Count the lines in the listing below that contain the string "edge". Reply with that number alone.

------ Input

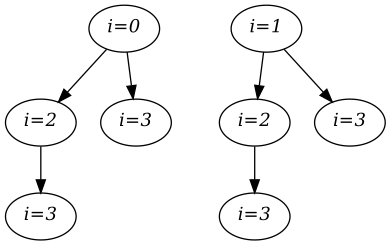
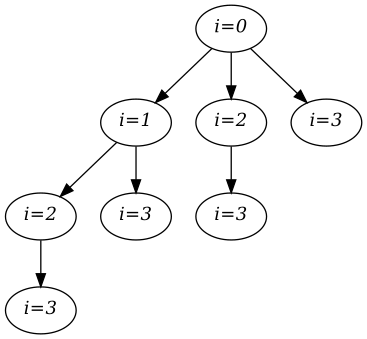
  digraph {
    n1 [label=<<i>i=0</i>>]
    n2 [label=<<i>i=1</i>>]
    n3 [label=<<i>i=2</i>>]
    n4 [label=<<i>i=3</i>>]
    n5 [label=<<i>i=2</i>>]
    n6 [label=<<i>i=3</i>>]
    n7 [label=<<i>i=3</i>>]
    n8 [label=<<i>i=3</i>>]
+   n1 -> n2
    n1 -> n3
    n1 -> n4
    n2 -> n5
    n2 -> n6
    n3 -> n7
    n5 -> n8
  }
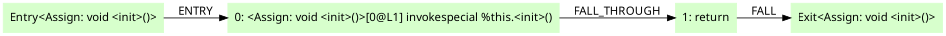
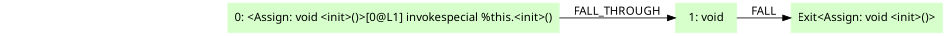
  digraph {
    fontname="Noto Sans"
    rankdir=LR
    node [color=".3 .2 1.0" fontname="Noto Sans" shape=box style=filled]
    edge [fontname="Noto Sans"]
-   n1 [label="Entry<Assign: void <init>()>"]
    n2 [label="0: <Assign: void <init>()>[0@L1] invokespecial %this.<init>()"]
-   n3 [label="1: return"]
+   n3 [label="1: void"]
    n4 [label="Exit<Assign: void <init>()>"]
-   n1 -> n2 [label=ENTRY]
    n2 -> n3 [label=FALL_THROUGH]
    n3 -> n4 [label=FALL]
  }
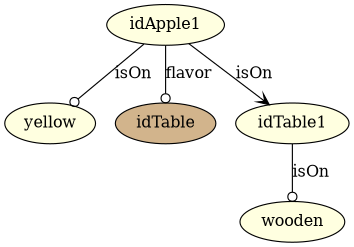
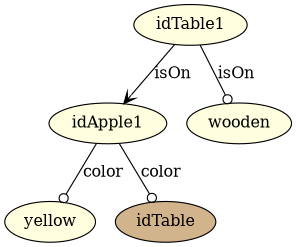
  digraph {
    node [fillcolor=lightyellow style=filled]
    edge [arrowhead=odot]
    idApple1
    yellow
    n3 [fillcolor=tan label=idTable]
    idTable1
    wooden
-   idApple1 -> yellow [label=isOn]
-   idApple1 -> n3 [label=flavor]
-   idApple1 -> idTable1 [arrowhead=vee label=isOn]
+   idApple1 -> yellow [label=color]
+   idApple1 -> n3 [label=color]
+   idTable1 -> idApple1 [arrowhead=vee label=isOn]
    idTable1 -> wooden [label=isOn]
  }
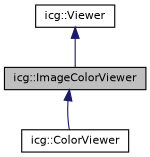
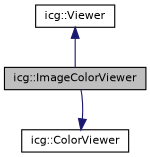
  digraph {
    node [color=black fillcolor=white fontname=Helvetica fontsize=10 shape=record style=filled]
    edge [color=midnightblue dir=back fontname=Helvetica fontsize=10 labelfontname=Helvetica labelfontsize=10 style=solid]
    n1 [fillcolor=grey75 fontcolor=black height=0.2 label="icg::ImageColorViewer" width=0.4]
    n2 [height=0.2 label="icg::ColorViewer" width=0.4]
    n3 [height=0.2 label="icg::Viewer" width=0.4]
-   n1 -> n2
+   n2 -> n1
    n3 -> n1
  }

------------

### Solved exercise
3